Closed pierre-monnet closed 2 days ago
i got it ! i think we need add a validation before add the importer to factory i'll try
import importlib.util
if importlib.util.find_spec("datacontract.imports.avro_importer"):
from datacontract.imports.avro_importer import AvroImporter
importer_factory.register_importer(ImportFormat.avro, AvroImporter)
@jochenchrist what do you think ?
@pierre-monnet https://github.com/datacontract/datacontract-cli/pull/288 could you test with this branch?
Same error :/
File <command-1477724087541722>, line 4
2 sys.path.append(os.path.abspath('datacontract-cli/'))

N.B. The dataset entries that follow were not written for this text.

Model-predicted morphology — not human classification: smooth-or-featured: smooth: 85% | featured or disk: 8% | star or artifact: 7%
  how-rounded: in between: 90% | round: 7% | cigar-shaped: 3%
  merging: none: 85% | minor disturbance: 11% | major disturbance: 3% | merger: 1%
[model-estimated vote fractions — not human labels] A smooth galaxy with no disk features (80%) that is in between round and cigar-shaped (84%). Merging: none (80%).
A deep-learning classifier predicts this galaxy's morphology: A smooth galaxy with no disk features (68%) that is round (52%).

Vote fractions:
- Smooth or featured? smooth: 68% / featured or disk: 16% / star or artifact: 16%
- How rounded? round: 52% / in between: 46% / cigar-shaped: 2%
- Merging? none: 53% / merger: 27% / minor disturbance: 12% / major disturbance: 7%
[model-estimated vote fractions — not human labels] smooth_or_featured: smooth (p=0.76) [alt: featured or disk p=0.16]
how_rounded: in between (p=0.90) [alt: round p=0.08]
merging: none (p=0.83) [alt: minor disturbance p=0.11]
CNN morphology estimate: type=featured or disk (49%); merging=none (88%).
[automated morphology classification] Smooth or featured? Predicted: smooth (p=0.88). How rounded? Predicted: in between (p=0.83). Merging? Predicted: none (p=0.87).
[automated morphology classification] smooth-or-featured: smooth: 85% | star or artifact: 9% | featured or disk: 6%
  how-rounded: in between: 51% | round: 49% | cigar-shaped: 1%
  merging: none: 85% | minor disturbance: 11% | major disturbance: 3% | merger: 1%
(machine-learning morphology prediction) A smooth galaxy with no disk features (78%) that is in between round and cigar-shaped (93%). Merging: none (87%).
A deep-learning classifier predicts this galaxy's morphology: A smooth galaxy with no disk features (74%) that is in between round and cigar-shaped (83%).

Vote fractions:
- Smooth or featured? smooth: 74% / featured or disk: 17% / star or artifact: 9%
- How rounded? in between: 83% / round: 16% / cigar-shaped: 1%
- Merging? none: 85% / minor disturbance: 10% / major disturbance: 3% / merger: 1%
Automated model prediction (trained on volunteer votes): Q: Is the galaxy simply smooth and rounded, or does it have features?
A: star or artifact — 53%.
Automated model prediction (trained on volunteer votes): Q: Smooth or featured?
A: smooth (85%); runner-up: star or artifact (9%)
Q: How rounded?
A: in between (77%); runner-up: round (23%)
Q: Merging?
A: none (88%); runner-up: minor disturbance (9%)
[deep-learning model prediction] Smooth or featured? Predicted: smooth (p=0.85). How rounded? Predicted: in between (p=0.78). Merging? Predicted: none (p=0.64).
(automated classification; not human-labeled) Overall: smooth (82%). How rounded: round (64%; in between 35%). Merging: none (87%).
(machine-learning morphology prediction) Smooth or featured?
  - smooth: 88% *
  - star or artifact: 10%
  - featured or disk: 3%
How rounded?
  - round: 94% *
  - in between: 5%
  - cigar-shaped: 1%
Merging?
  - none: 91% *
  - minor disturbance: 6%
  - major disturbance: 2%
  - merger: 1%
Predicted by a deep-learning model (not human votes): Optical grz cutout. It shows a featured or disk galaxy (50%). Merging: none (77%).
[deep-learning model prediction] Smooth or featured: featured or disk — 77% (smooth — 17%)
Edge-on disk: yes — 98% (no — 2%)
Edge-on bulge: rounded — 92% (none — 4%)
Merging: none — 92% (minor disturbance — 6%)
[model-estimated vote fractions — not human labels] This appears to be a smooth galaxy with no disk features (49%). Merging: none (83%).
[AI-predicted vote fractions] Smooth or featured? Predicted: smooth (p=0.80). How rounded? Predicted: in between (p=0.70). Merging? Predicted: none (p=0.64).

3 #from datacontract.export.html_export import to_html
----> 4 from datacontract.data_contract import DataContract
6 contract = DataContract(spark=spark).import_from_source(
7 format="glue",
8 source="my_db"
9 )
File datacontract-cli/datacontract/data_contract.py:17
15 from datacontract.export.exporter import ExportFormat
16 from datacontract.export.exporter_factory import exporter_factory
---> 17 from datacontract.imports.importer_factory import importer_factory
19 from datacontract.integration.publish_datamesh_manager import publish_datamesh_manager
20 from datacontract.integration.publish_opentelemetry import publish_opentelemetry
File datacontract-cli/datacontract/imports/importer_factory.py:21
18 importer_factory = ImporterFactory()
20 if importlib.util.find_spec("datacontract.imports.avro_importer"):
---> 21 from datacontract.imports.avro_importer import AvroImporter
23 importer_factory.register_importer(ImportFormat.avro, AvroImporter)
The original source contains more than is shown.